You are given $3$ binary strings $S_1, S_2, S_3$, each containing exactly $N$ 0's and $N$ 1's.

Find a binary string of length $2N+1$, which is a subsequence of all of the strings $S_1 + S_1, S_2 + S_2, S_3 + S_3$ ($s+t$ denotes the concatenation of strings $s$ and $t$ in order). It's guaranteed that under the constraints above such a string always exists.

Here a string $B$ is a subsequence of a string $A$ if $B$ can be obtained by removing zero or more characters from $A$ and concatenating the remaining characters without changing the order.

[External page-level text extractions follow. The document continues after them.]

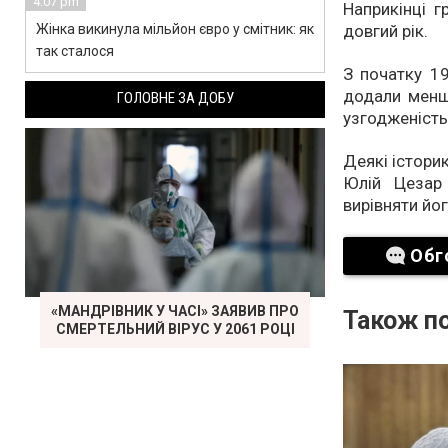
4:07 pm
Наприкінці 
Жінка викинула мільйон євро у смітник: як
довгий рік.
так сталося
З початку 1
додали менш
ГОЛОВНЕ ЗА ДОБУ
узгодженість
Деякі істори
Юлій Цезар
вирівняти йог
Обг
«МАНДРІВНИК У ЧАСІ» ЗАЯВИВ ПРО
Також по
СМЕРТЕЛЬНИЙ ВІРУС У 2061 РОЦІ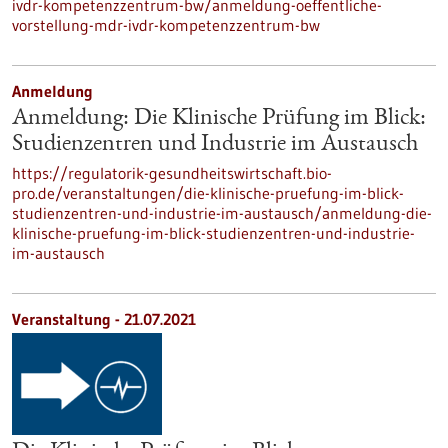
ivdr-kompetenzzentrum-bw/anmeldung-oeffentliche-
vorstellung-mdr-ivdr-kompetenzzentrum-bw
Anmeldung
Anmeldung: Die Klinische Prüfung im Blick:
Studienzentren und Industrie im Austausch
https://regulatorik-gesundheitswirtschaft.bio-
pro.de/veranstaltungen/die-klinische-pruefung-im-blick-
studienzentren-und-industrie-im-austausch/anmeldung-die-
klinische-pruefung-im-blick-studienzentren-und-industrie-
im-austausch
Veranstaltung -
21.07.2021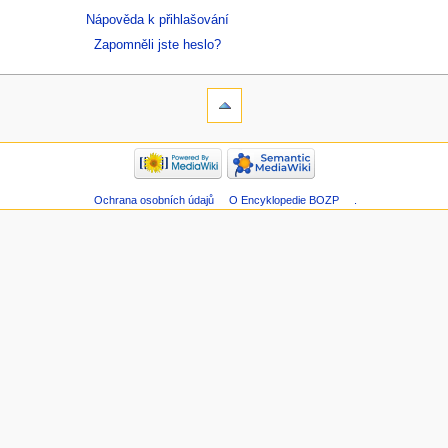
Nápověda k přihlašování
Zapomněli jste heslo?
Ochrana osobních údajů
O Encyklopedie BOZP
.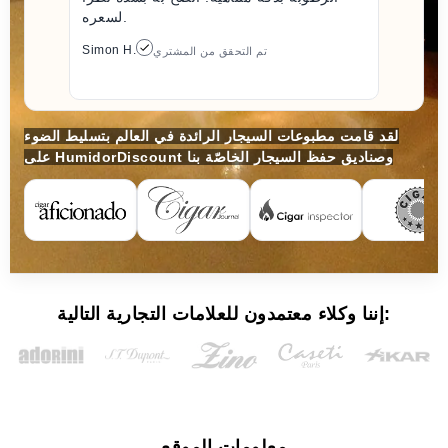
لسعره.
Simon H.
تم التحقق من المشتري
لقد قامت مطبوعات السيجار الرائدة في العالم بتسليط الضوء
على HumidorDiscount وصناديق حفظ السيجار الخاصّة بنا
إننا وكلاء معتمدون للعلامات التجارية التالية:
معلومات الموقع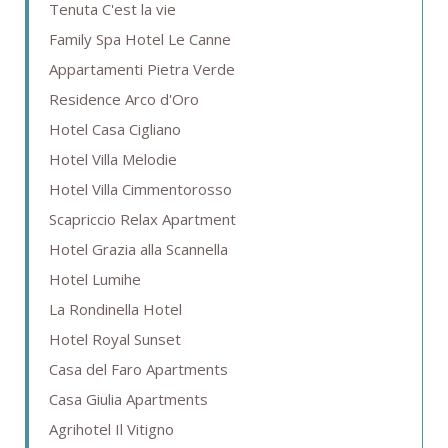
Tenuta C'est la vie
Family Spa Hotel Le Canne
Appartamenti Pietra Verde
Residence Arco d'Oro
Hotel Casa Cigliano
Hotel Villa Melodie
Hotel Villa Cimmentorosso
Scapriccio Relax Apartment
Hotel Grazia alla Scannella
Hotel Lumihe
La Rondinella Hotel
Hotel Royal Sunset
Casa del Faro Apartments
Casa Giulia Apartments
Agrihotel Il Vitigno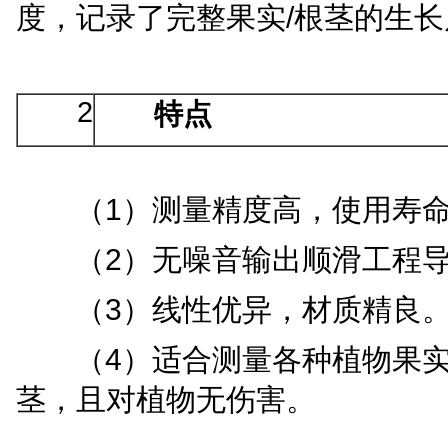
/
度，记录了完整果实
根茎的生长
2
特点
1
（
）测量精度高，使用寿
2
（
）无噪音输出顺滑工程
3
（
）线性优异，材质精良
4
（
）
适合测量各种植物果
茎
，
且对植物无伤害
。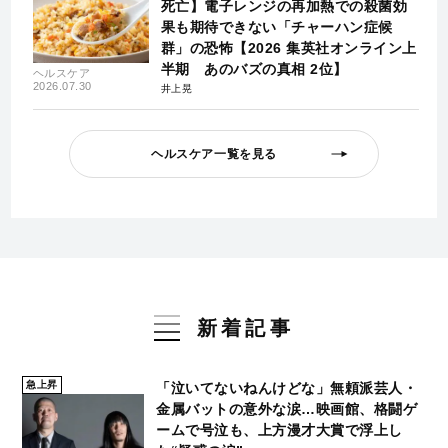
死亡】電子レンジの再加熱での殺菌効
果も期待できない「チャーハン症候
群」の恐怖【2026 集英社オンライン上
半期 あのバズの真相 2位】
ヘルスケア
2026.07.30
井上晃
ヘルスケア一覧を見る
新着記事
急上昇
「泣いてないねんけどな」無頼派芸人・
金属バットの意外な涙…映画館、格闘ゲ
ームで号泣も、上方漫才大賞で浮上し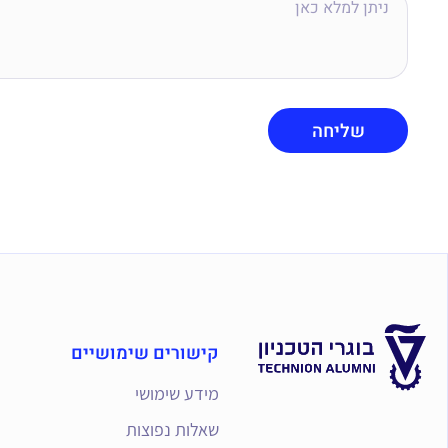
קישורים שימושיים
מידע שימושי
שאלות נפוצות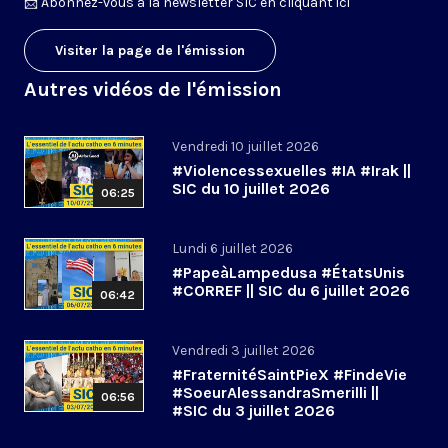
📩
Abonnez-vous à la newsletter SIC en cliquant ici
Visiter la page de l'émission
Autres vidéos de l'émission
Vendredi 10 juillet 2026
#Violencessexuelles #IA #Irak ||
SIC du 10 juillet 2026
06:25
Lundi 6 juillet 2026
#PapeàLampedusa #ÉtatsUnis
#CORREF || SIC du 6 juillet 2026
06:42
Vendredi 3 juillet 2026
#FraternitéSaintPieX #FindeVie
#SoeurAlessandraSmerilli ||
06:56
#SIC du 3 juillet 2026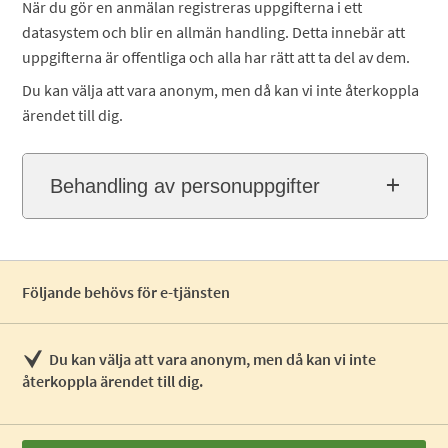
När du gör en anmälan registreras uppgifterna i ett
datasystem och blir en allmän handling. Detta innebär att
uppgifterna är offentliga och alla har rätt att ta del av dem.
Du kan välja att vara anonym, men då kan vi inte återkoppla
ärendet till dig.
Behandling av personuppgifter
Följande behövs för e-tjänsten
Du kan välja att vara anonym, men då kan vi inte
återkoppla ärendet till dig.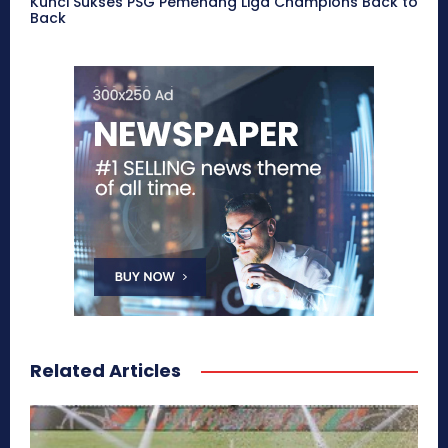
Kunci Sukses PSG Pemenang Liga Champions Back to
Back
Related Articles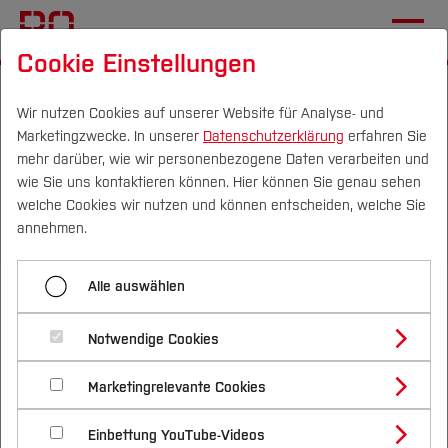
Cookie Einstellungen
Startseite
[...]
Wichtige Einrichtungen
Zentrale Studienberatung
Wir nutzen Cookies auf unserer Website für Analyse- und
Marketingzwecke. In unserer
Datenschutzerklärung
erfahren Sie
Psychosoziale Beratung
Individuelle Beratung
mehr darüber, wie wir personenbezogene Daten verarbeiten und
wie Sie uns kontaktieren können. Hier können Sie genau sehen
Campus
Personen
DE
|
EN
Quicklinks
welche Cookies wir nutzen und können entscheiden, welche Sie
Menü aufklappen
annehmen.
Studium
Individuelle Beratung
Alle auswählen
Studienangebote
Individuelle Beratung
Forschung & Transfer
Gruppenangebote
Notwendige Cookies
Vor dem Studium
Bachelorstudiengänge
Selbstlernkurse
Profil
Nachhaltigkeit
Masterstudiengänge
Marketingrelevante Cookies
Im Studium
Bewerben & Einschreiben
Beratung & Förderung
Forschungs- und Transferprofil
Externe Beratungsangebote
Schwerpunkte
Nachhaltigkeit studieren
Bewerbungsportal
International
Nach dem Studium
Studienbüros und Prüfungen
Einbettung YouTube-Videos
Schwerpunkte (FuT)
Förderinformation und Antragsberatung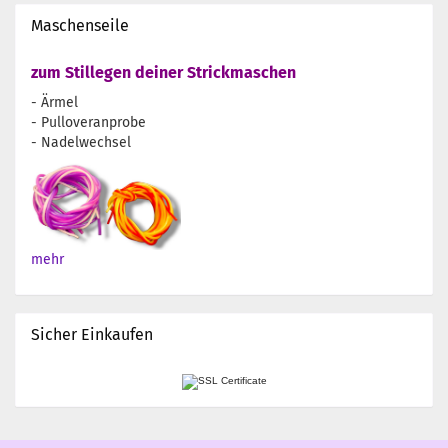
Maschenseile
zum Stillegen deiner Strickmaschen
- Ärmel
- Pulloveranprobe
- Nadelwechsel
mehr
Sicher Einkaufen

You will be given $T$ test cases. Solve each of them.

Constraints

• $1 \le T \le 10^5$
• $1\le N \le 10^5$
• $S_i$ is a binary string of length $2N$ consisting of $N$ 0's and $N$ 1's.
• The sum of $N$ over all test cases doesn't exceed $10^5$.

Input

Input is given from Standard Input in the following format. The first line of input is as follows:

$T$

Then, $T$ test cases follow, each of which is in the following format:

$N$

$S_1$

$S_2$

$S_3$

Output

For each test case, print any binary string of length $2N+1$, which is a subsequence of all of $S_1 + S_1, S_2 + S_2, S_3 + S_3$. If many such strings exist, you can print any.

2
1
01
01
10
2
0101
0011
1100

010
11011

In the first case, 010 is a subsequence of 0101, 0101, and 1010.

In the second case, 11011 is a subsequence of 01010101, 00110011, and 11001100.